On sort de cette lecture avec le sentiment d’être victime d’une esbroufe, habilement bâtie par un auteur dont le style a de grandes qualités, concis, clair, avec un savant dosage de parler populaire et d’argot. Tout est réuni pour rallier un très large public : de l’intellectuel qui se délecte à l’évocation des classes les plus pauvres à la « ménagère de moins de cinquante ans », un peu voyeuse en passant par le jeune homo mal dans sa peau que les malheurs de Bellegueule émouvront. Devant le succès du livre, on peut toutefois s’inquiéter : quelle image ces milliers de lecteurs auront-ils des classes les plus pauvres ? Quelle image des homosexuels ? Quelle image de la Picardie ? Le succès de ce livre n’est pas sans rappeler celui de Pays perdu de Pierre Jourde. Dans Médiapart, Jacques Bolo n’y allait pas par quatre chemins pour parler d’imposture littéraire : « L’imposture littéraire actuelle consiste à nier l’autobiographie en la considérant comme autofiction. Ce n’est pourtant pas compliqué. Quand on ne distingue pas la réalité de la fiction, on a des problèmes. »
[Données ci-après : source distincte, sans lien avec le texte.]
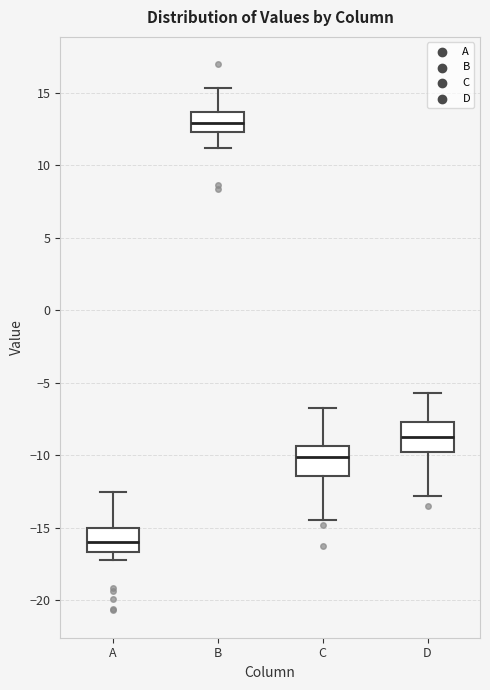

Reading left to right, read every box against the y-axis: the position of its median line, the range the box covers, and the ends of its whiskers. The values are not printed on the chart, so give them approximately, as read against the axis.

A: median -16.0, box -16.5 to -15.0, whiskers -17.0 to -12.5
B: median 13.0, box 12.5 to 13.5, whiskers 11.0 to 15.5
C: median -10.0, box -11.5 to -9.5, whiskers -14.5 to -6.5
D: median -8.5, box -10.0 to -7.5, whiskers -13.0 to -5.5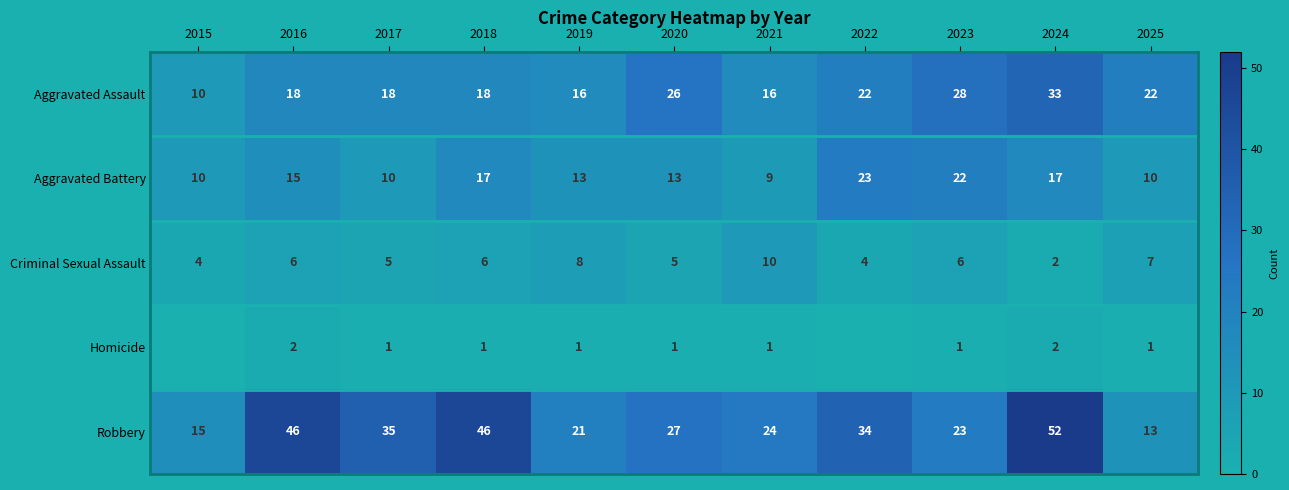

What is the difference between the highest and lowest values at 2024?

50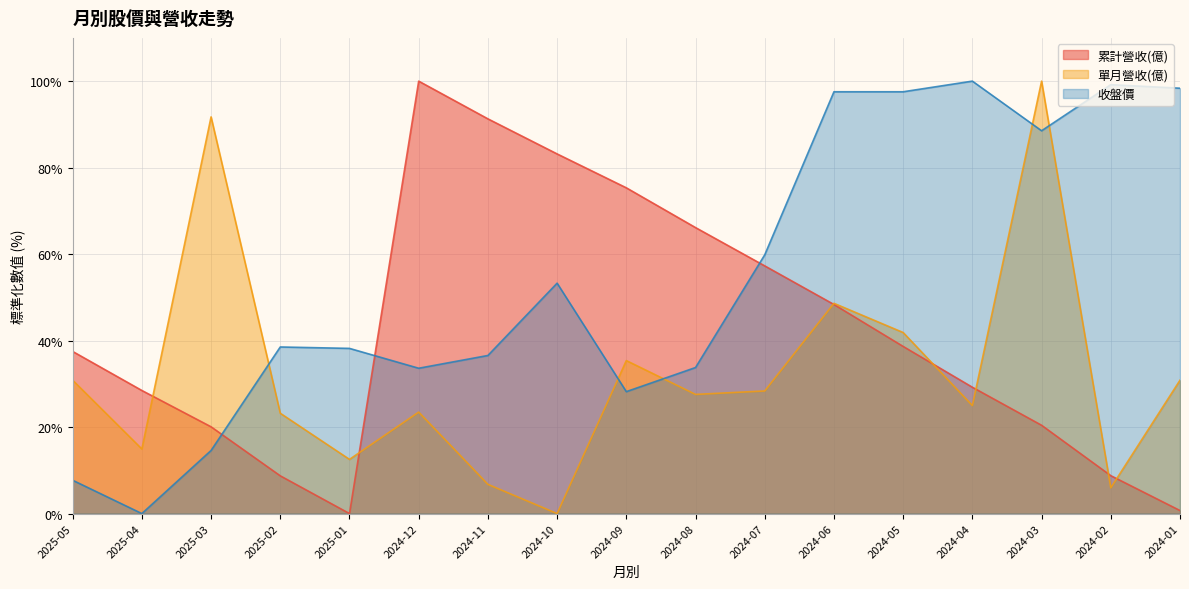

Rank the series by their average value, from highest to lowest.

收盤價, 累計營收(億), 單月營收(億)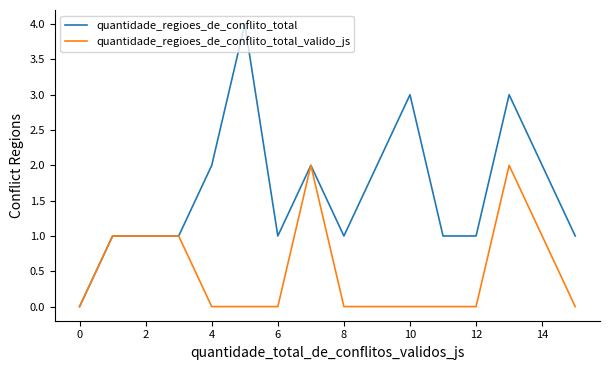

Which series has the largest range (max minus min)?

quantidade_regioes_de_conflito_total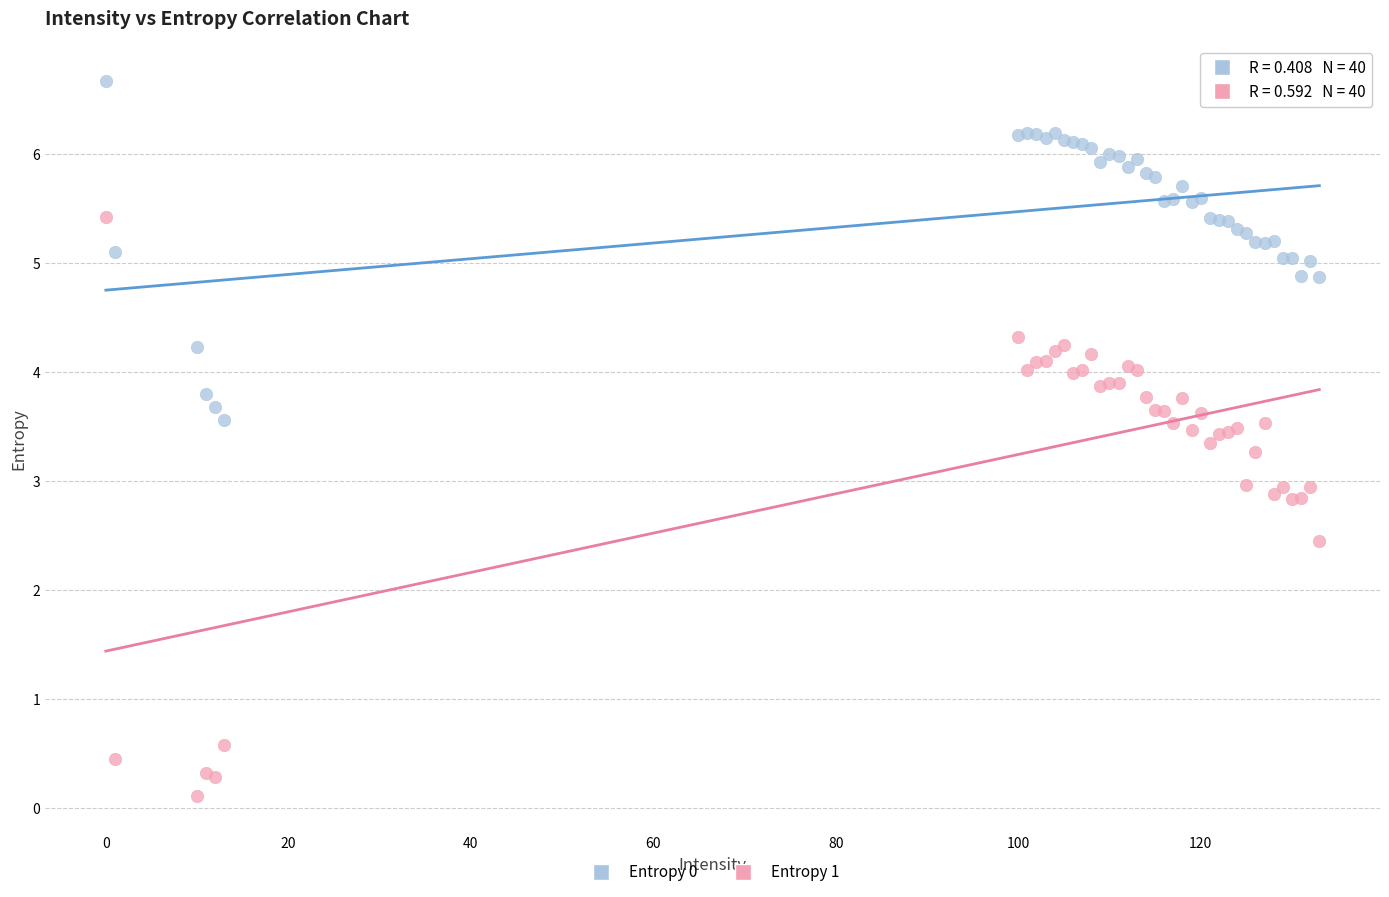

Which series reaches the minimum Y coordinate?

Entropy 1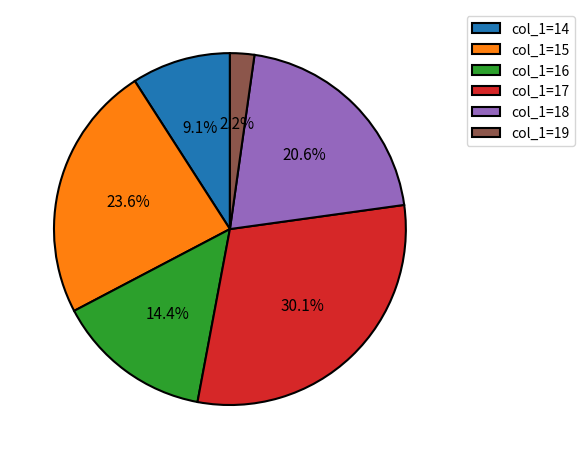

Combined, what portion of the pie is col_1=17 and col_1=18?

50.7%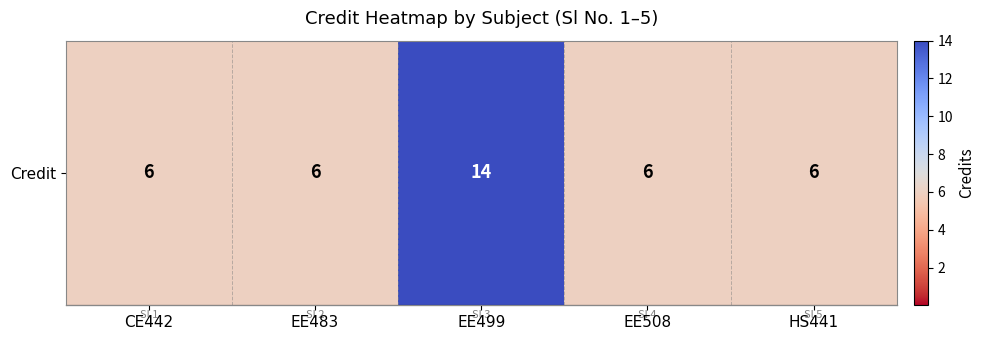

What is the average value?

8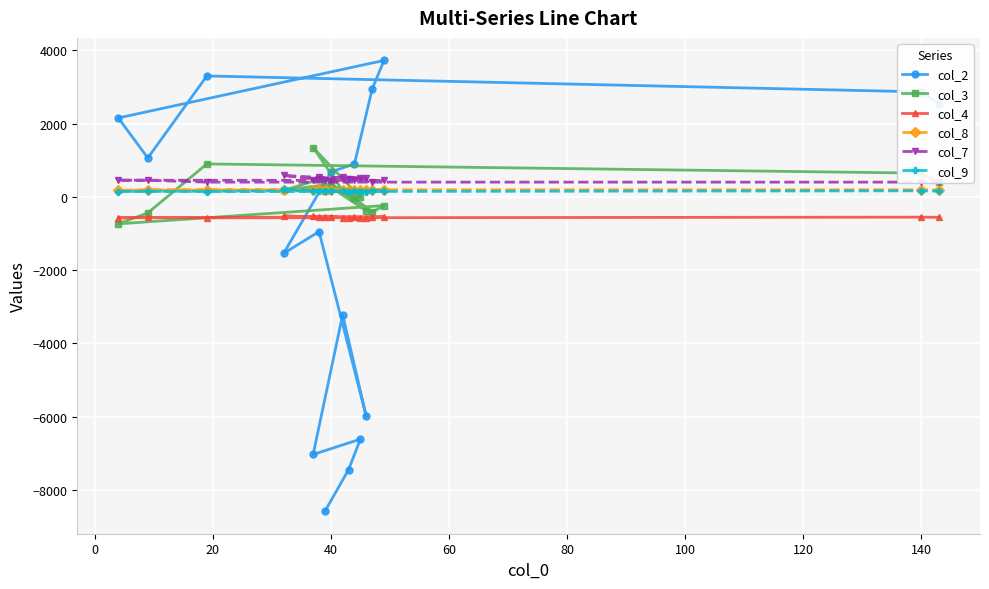

What is the minimum value for col_7?

403.3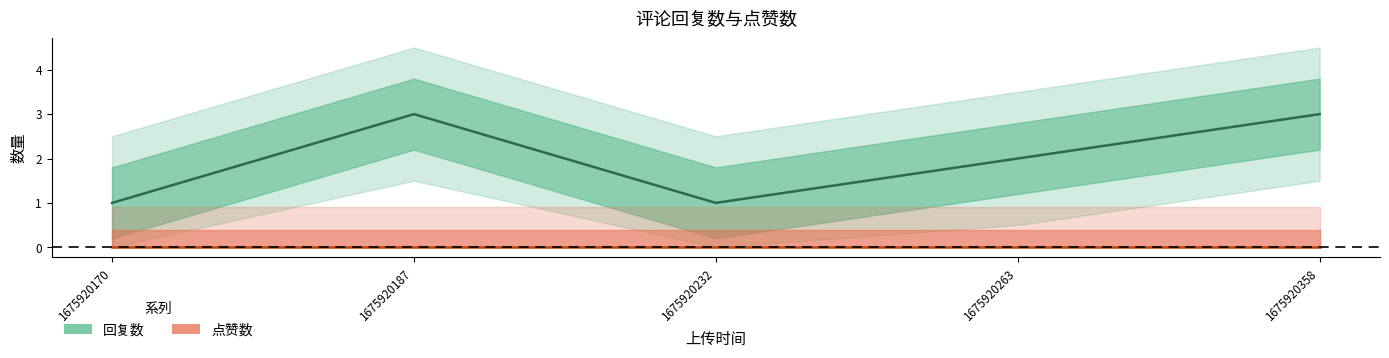

List the labels in order of 点赞数 value, smallest first.

1675920170, 1675920187, 1675920232, 1675920263, 1675920358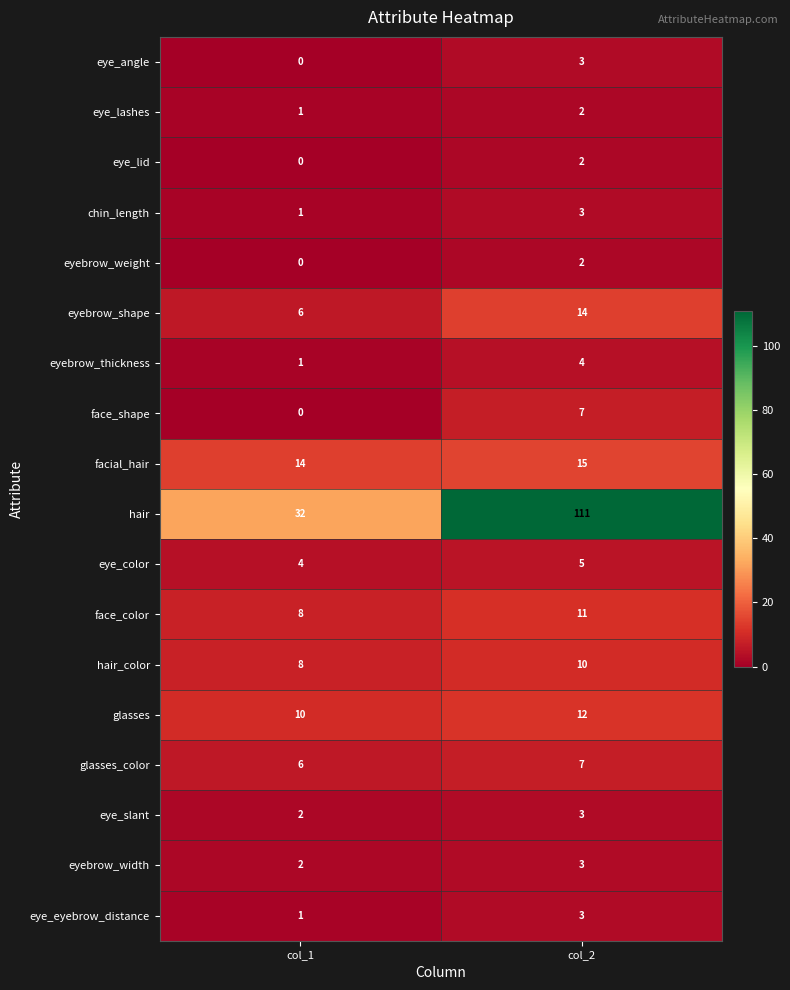

At which category is the sum across all series the highest?

col_2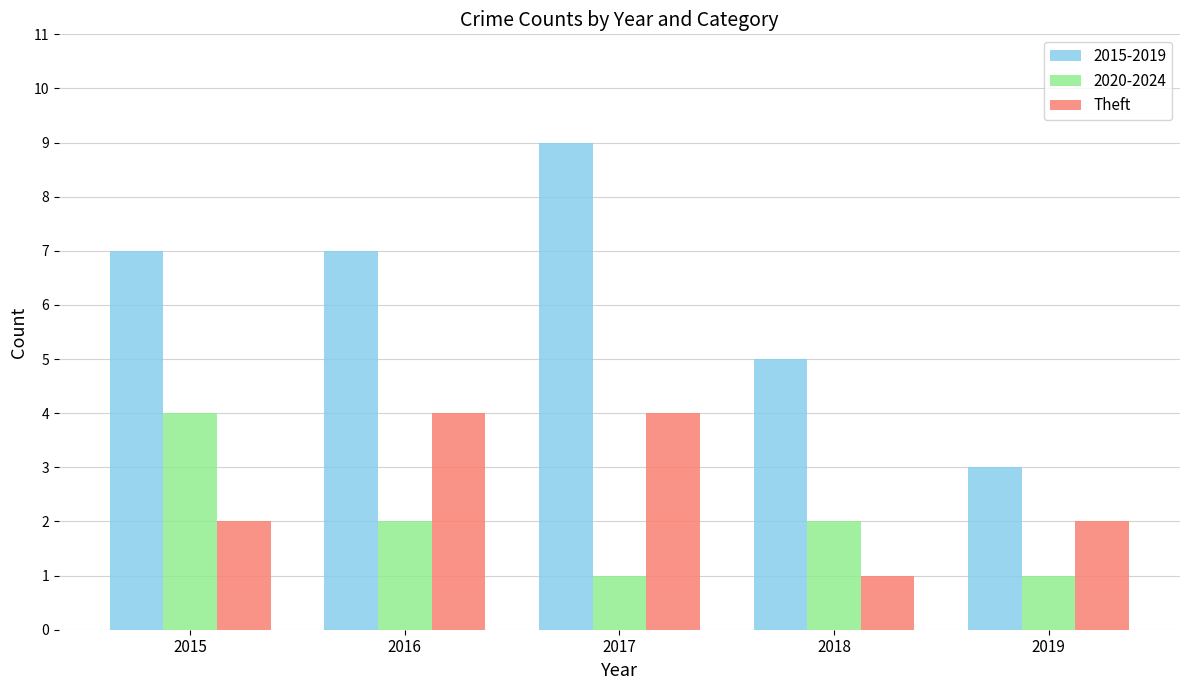

How many categories are shown in the chart?

5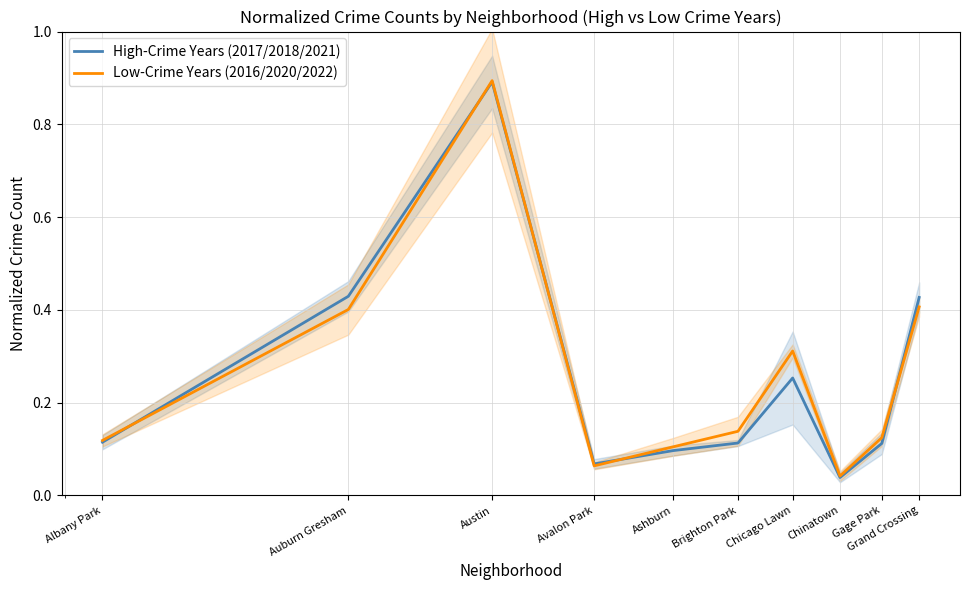

Which has a higher value, Brighton Park or Grand Crossing?

Grand Crossing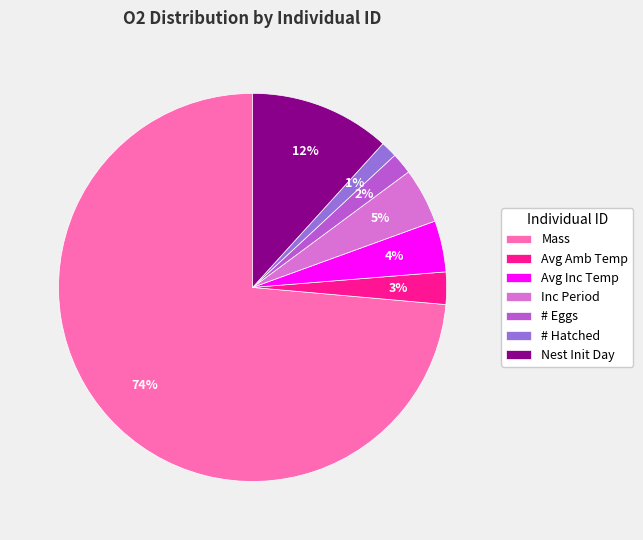

Which slice represents more than half of the pie?

Mass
Édouard Louis devra-t-il faire face aux mêmes ennuis judiciaires que Pierre Jourde, à propos de son village picard et de ce qu’il en dépeint ? Nous connaissons la Picardie comme une région d’agriculture riche, aux rivages ensoleillés, aux belles forêts. De toute évidence, ce n’est pas celle d’Édouard Louis. Ou bien alors se voudrait-il plus ethnologue que romancier, d’une terre inconnue ? La réalité, il est vrai, dépasse quelquefois la fiction : Bellegueule est assurément un patronyme assez courant en Picardie, dans le Nord, jusque dans l’Aisne et la Seine-Maritime. Mais « contrairement à la réalité », écrit The Huffington Post, le livre de ce « long jeune homme aux yeux bleus aussi clairs qu’un ciel du Sud, dont le visage racé et le maintien un peu maniéré laisseraient supposer une éducation raffinée », ne relèverait-il pas plutôt d’un coup de bluff, jouant sur l’outrance, tout simplement ? Or, si tout en cherchant à apitoyer le lecteur sur une « enfance de la privation et de la négation de soi », il sait bien avec Gide que l’on ne fait pas de la bonne littérature avec de bons sentiments. Ni de la littérature tout court, « même laide, repoussante, irritante », avec de l’outrance à jet continu.